Несколько дней Максим обходил город, начиная с Эмпория, огромных складов на берегу Тибра. Он намеревался устроиться грузчиком, но хозяева складов только посмеивались: зачем было платить свободному, когда в изобилии имелись рабы? Примерно такие же ответы он получал в лавках и мастерских. Дороги и акведуки строили рабы, они же возводили храмы и жилые здания.
Максим не унывал. Не впервые искал работу. Намучался еще в двадцатом веке, когда безработица из явления, знакомого лишь по заграничным фильмам, стала реальностью. Театр, где играл Максим, не попал в число "придворных" и быстро погиб. Актеры разбрелись кто куда. Одни снимались в сериалах, другие — в рекламе. Третьи превратились в торговцев-лотошников. Он искал иного. "Если служить, так служить Искусству. Если работать, так что-то создавать". Первое время, правда, Максим подвизался грузчиком и шофером. Потом попал в мебельную мастерскую — столярничать умел и любил с детства. Конечно, ничего выдающегося не создал, но трудился добросовестно. А потом снова прорвался в театр...
Вот и теперь Максим проявил завидное упорство. Дольше всего обивал пороги столярных мастерских. Увы, и там трудились рабы.
От столярных мастерских Максим перешел к сапожным. Потом — к стеклодувным. Заворожено смотрел, как сплавляют воедино разноцветные стеклянные бруски, и на свет являются вазы "тысячи цветов". Еще более его поражали сосуды, созданные из сочетания разноцветных стеклянных нитей. Такие нити складывали в определенном порядке, так что после обжига возникали дивные рисунки. Название "мурринское стекло" показалось Максиму знакомым. Он вспомнил, что (если верить Сенкевичу) именно такую вазу разбил перед смертью Петроний, не желая оставить ее Нерону.
Но и в стеклодувных мастерских для Максима не нашлось работы. Ухмыляющаяся физиономия домовладельца начала преследовать его в кошмарах. Он уже подумывал, не наняться ли гладиатором, как-никак, некоторый опыт был, да и у бестиария подучился.
Решив следующим же утром вызнать у бестиария имя ланисты (того самого, что имел счастье видеть победу Максима над львом), актер впервые заснул спокойно.
Утро началось неожиданно. Правда, бестиарий явился, как обычно.
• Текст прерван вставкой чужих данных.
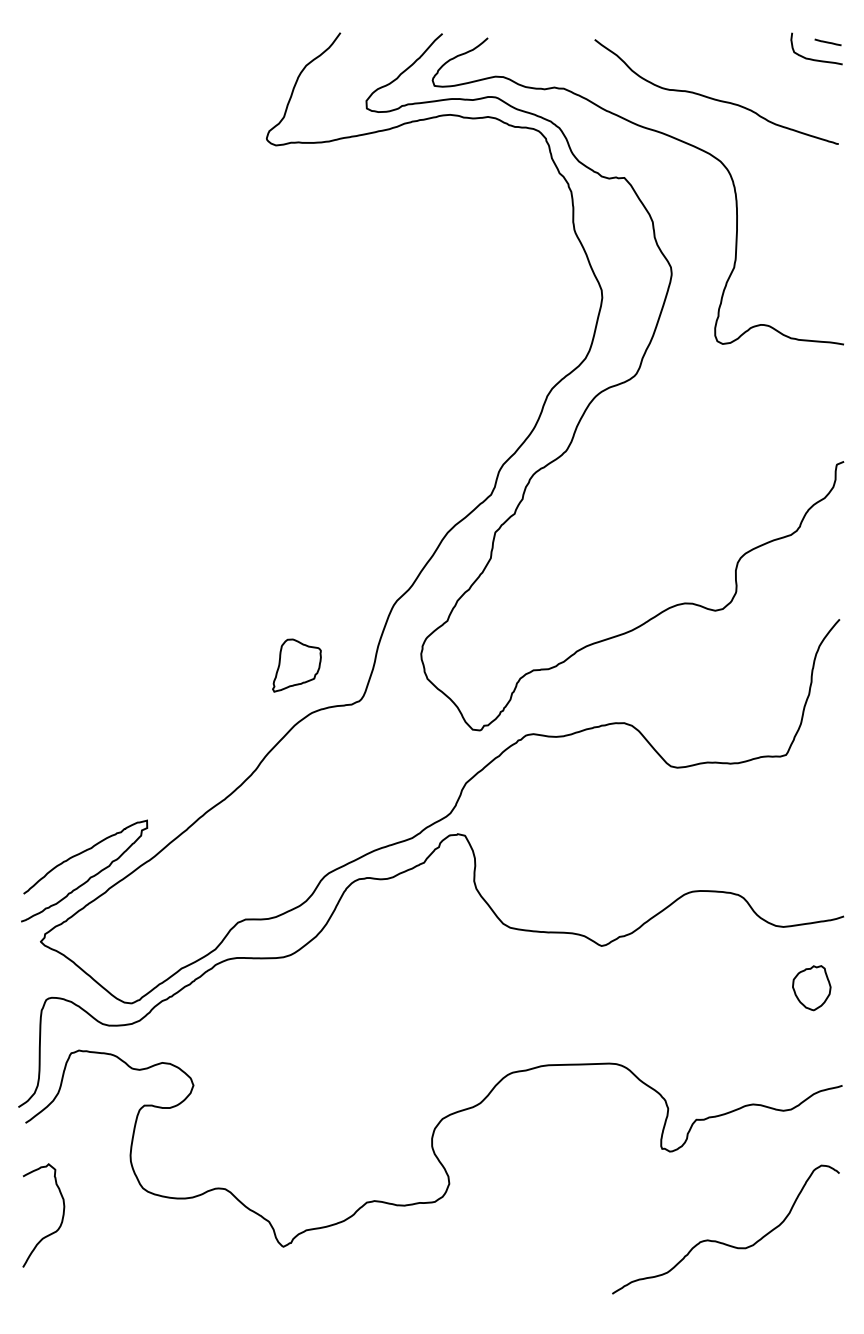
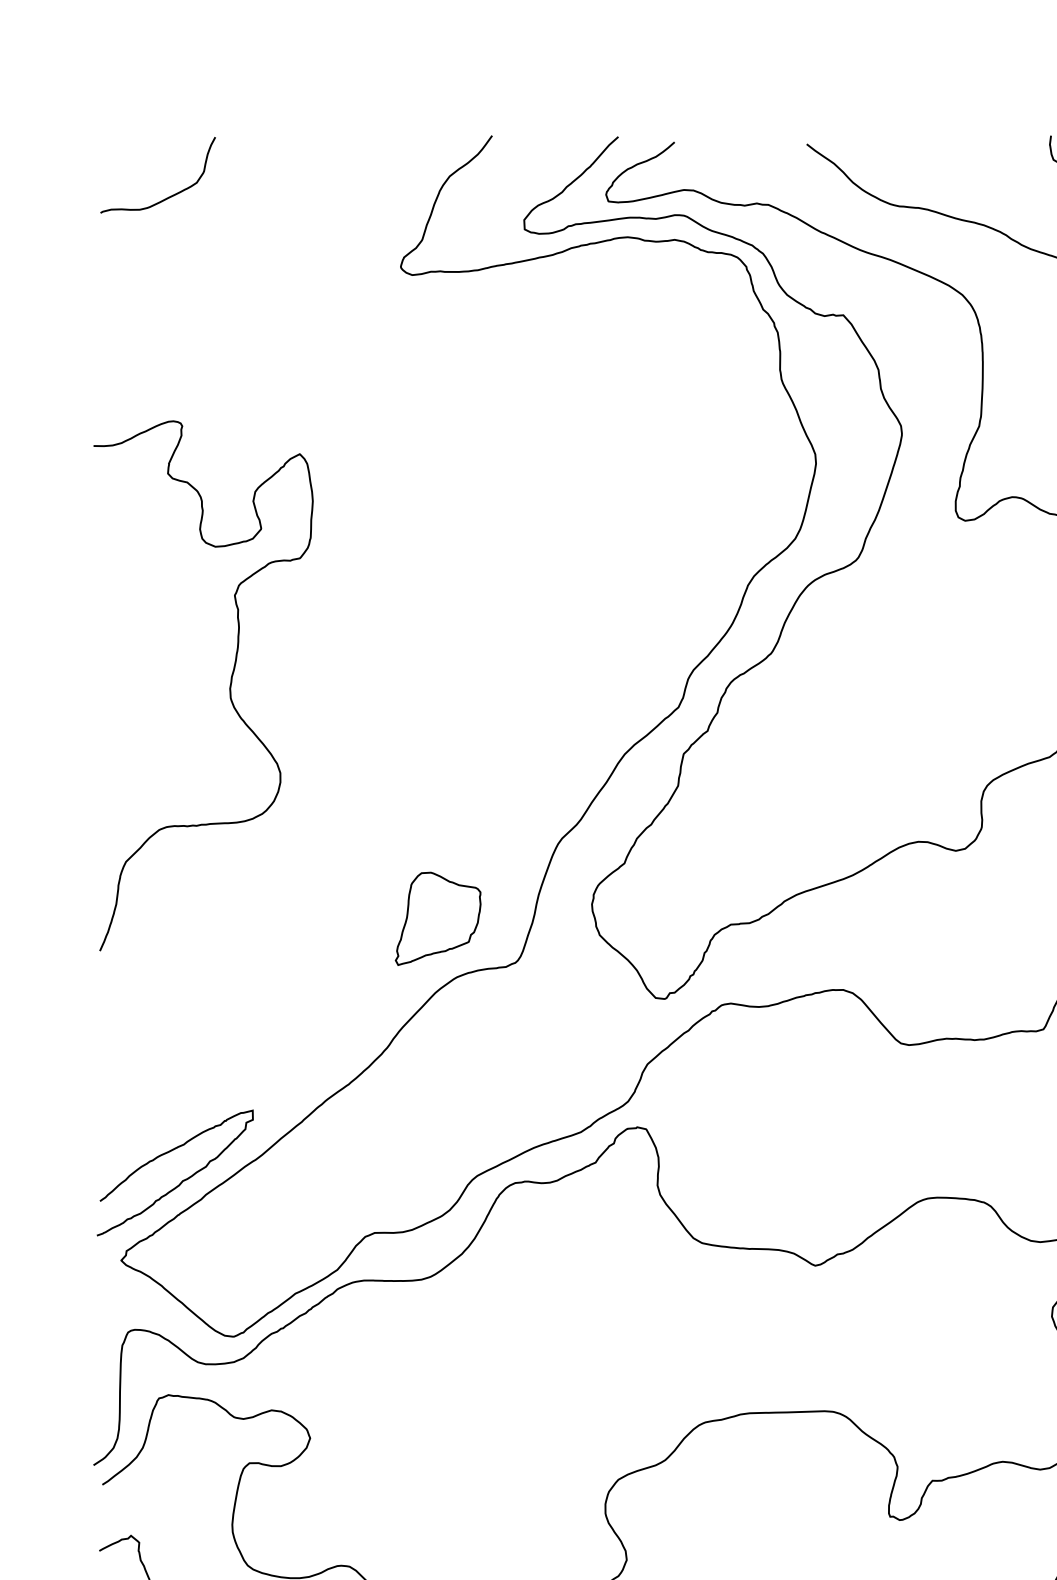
curve: (79, 81) -> (169, 195), added
curve: (128, 476) -> (229, 684), added
part: (296, 665) -> (437, 918), size x1.43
Но следом за ним в комнату вошла Сервия.
Тит Вибий многозначительно усмехнулся и мгновенно исчез, Гефест, напротив, долго собирал, ронял и вновь собирал палочки для письма и таблички. Такое невинное любопытство возмутило бестиария, и Гефест был вытолкнут за дверь огромной рукой. Бестиарий и сам ушел.
Максим и Сервия остались наедине. Актер сделал неуверенный жест, не зная, предложить ли гордой римлянке сесть прямо на пол, или на единственное покрывало, служившее одновременно одеялом, скатертью и ковром. От удивления позабыл все знакомые слова. Не мог понять, что привело в эту каморку сестру сенатора. Сервия прислонилась к стене. Максим вспомнил, что однажды она уже стояла в изнеможении, не в силах поверить в чудесное спасение Марцелла. Неужели Домициан нарушил древний закон и вторично осудил ее брата?
— Амата Корнелия... — выговорила сестра сенатора.
Максим прирос к полу. Лицо Сервии оставалось неподвижным, только губы шевелились.
— Брат не может мне простить. Считает, все из-за меня.
— Что? — не понял Максим.
— Я заставила тебя вмешаться, просить Корнелию о заступничестве. Брат говорит, лучше было ему погибнуть, чем ее погубить.
Максим нагнул голову. "Домициан понял, что весталка принесла ложную клятву. Но как доказал? Или еще только пытается доказать? Сервия и пришла — предупредить". Максим хотел уточнить, так ли это. Слово "клятва" вертелось где-то в памяти, а на язык не давалось. Он спросил:
— Домициан уверен, что она солгала? Доказал это?
Губы Сервии беззвучно шевельнулись. Максим невольно подался вперед. Казалось, римлянка с величайшим трудом выталкивает из себя слова.
— Он и не доказывал. В другом обвинил. Обвинил...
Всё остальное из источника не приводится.